The Design And Realization Of The Information Monitoring And Forensicing System

The evolution of computing and network technology provides a more advanced means for information to acquire, transfer, process, use, and so on. Meanwhile it also provides chances for curiosers and intruders to make the computers and information systems unsecure. In this thesis a technique is proposed to monitor the information on computer in realtime so it can response it in time when hicker is going to steal the information, and plant a Trojian horse program secretely into the hicker's computer for government to get evidences to prosecute the hicker. Based on the research of Windows'programming technology and TCP/IP protocol, in this thesis the C/S model and remote control technology are analyzed. After the study some critical techniques of design and implimentation of remote control system are proposed, a prototype system realized and tested. The design thoughtway of this system is based on ample satisfaction of the functional needs of this system, so as to make the operation of this system stable, concealed and consistent, and assure that the system can automatically recover when destroyed.
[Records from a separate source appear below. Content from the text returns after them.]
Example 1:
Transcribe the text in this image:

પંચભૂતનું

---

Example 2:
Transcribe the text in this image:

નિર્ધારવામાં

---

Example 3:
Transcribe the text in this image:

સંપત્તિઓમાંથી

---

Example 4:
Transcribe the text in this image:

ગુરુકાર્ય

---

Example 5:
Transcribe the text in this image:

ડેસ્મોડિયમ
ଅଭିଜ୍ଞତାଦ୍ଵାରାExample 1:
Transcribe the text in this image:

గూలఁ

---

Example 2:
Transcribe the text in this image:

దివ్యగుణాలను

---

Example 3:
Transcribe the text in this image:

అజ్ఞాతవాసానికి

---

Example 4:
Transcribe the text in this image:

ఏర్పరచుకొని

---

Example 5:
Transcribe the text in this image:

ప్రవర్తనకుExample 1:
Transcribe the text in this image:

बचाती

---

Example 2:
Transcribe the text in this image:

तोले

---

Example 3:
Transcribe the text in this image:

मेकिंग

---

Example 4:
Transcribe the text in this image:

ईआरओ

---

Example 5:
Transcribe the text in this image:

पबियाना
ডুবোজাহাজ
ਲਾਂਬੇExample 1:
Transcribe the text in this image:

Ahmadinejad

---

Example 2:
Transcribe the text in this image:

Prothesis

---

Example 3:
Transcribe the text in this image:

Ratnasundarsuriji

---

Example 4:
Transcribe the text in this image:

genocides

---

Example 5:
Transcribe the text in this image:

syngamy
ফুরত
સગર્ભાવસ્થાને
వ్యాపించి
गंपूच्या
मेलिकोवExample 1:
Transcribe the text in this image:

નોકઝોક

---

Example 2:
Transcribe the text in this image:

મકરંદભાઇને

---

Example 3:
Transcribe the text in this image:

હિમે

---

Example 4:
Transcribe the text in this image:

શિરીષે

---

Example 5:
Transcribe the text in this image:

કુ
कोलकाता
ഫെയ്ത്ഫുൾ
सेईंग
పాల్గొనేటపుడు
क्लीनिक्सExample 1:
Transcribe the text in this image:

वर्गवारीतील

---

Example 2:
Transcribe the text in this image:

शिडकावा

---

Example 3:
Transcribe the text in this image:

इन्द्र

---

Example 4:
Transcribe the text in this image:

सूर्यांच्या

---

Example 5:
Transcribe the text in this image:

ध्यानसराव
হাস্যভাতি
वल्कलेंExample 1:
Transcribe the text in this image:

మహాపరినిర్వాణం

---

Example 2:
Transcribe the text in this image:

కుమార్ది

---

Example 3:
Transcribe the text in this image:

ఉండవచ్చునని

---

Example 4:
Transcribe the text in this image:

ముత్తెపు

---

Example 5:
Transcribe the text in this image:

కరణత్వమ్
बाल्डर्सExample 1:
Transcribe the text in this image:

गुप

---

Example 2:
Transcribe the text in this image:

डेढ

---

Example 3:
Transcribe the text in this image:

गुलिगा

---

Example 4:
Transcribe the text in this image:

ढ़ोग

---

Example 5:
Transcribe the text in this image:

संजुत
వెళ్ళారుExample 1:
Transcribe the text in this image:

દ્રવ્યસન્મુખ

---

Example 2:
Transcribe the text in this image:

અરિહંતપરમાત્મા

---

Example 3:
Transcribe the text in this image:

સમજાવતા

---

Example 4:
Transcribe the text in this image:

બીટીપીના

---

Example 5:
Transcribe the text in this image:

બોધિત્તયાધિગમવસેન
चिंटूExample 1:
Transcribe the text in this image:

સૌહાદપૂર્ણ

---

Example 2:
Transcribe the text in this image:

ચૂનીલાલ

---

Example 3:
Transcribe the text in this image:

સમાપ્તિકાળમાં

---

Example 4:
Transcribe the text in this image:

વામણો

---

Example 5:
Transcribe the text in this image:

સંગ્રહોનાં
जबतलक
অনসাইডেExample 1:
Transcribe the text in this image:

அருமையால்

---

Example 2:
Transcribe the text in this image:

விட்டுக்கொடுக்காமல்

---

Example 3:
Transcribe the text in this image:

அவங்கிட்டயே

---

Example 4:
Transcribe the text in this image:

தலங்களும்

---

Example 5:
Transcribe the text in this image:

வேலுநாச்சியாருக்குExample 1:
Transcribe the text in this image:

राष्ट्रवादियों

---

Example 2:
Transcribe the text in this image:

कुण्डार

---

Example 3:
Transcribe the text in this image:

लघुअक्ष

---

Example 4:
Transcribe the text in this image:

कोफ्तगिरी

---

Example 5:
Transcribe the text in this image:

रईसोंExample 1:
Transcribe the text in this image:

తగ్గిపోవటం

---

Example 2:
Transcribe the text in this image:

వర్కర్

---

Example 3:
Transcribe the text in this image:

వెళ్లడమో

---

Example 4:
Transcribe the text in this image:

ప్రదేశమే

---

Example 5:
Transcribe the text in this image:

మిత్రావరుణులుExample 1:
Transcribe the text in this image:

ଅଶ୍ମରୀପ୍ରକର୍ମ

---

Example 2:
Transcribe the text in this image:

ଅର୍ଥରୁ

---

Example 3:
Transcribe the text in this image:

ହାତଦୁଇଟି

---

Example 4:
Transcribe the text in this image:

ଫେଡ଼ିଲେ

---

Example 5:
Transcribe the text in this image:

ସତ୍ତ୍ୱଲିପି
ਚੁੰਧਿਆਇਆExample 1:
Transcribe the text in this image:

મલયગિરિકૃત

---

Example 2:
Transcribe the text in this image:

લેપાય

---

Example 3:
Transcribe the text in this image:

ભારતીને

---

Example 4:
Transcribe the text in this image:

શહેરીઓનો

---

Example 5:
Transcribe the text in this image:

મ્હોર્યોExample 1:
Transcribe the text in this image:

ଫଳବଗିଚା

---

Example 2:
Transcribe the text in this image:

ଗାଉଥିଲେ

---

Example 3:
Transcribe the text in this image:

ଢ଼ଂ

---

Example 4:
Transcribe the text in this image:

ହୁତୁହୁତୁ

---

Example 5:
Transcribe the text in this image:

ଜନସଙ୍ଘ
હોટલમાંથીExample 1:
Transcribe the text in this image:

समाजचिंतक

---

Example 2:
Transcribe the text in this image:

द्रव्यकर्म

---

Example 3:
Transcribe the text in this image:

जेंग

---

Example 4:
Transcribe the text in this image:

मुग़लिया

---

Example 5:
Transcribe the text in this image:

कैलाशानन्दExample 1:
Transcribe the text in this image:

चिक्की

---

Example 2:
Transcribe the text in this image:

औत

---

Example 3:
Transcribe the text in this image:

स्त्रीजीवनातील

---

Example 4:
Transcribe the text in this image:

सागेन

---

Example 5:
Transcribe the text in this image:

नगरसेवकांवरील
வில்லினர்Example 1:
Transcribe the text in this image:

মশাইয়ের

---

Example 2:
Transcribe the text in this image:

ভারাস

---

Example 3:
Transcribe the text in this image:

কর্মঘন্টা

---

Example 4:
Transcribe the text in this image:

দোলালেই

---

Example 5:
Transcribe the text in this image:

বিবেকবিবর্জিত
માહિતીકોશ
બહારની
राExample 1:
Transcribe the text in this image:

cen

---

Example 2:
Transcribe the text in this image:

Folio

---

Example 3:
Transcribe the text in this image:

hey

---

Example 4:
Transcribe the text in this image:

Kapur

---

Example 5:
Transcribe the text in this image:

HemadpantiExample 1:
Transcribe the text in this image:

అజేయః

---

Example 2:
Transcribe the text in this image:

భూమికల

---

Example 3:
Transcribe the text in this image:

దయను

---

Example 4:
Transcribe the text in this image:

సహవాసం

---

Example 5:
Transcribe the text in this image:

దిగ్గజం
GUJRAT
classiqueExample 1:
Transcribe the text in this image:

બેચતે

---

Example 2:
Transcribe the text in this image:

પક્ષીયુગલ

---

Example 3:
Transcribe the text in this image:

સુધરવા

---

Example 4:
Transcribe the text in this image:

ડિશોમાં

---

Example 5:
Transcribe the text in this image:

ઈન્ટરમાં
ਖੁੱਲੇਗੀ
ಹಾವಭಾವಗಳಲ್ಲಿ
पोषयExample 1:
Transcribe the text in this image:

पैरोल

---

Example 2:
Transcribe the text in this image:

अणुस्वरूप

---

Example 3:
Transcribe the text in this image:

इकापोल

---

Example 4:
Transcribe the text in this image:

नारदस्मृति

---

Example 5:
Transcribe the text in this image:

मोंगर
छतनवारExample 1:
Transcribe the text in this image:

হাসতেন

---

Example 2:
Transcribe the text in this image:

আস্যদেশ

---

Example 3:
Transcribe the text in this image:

On the basis of DLL module, the implementing approach of this system independs on the guide procedure from the main procedure in order to assure the concealed operation of the system, meanwhile a back door procedure is installed to guarantee that the system can recover automatically when destroyed. The rebound port mechanism and communication through the third party are adopted which are based on C/S model, in order to ensure the stable and consistent operation of the system. In the process to realize functional module, varied methods are adopted to achieve automatic start-up, concealed communication and concise code of the system. Through the comprehensive utilization of the above-mentioned methods, the final purpose of tracing secret stealer and getting proof is achieved. Evidently, only technological methods alone are far from enough to guarantee the safety of information, many other means from all the aspects of social-engineering should be widely adopted.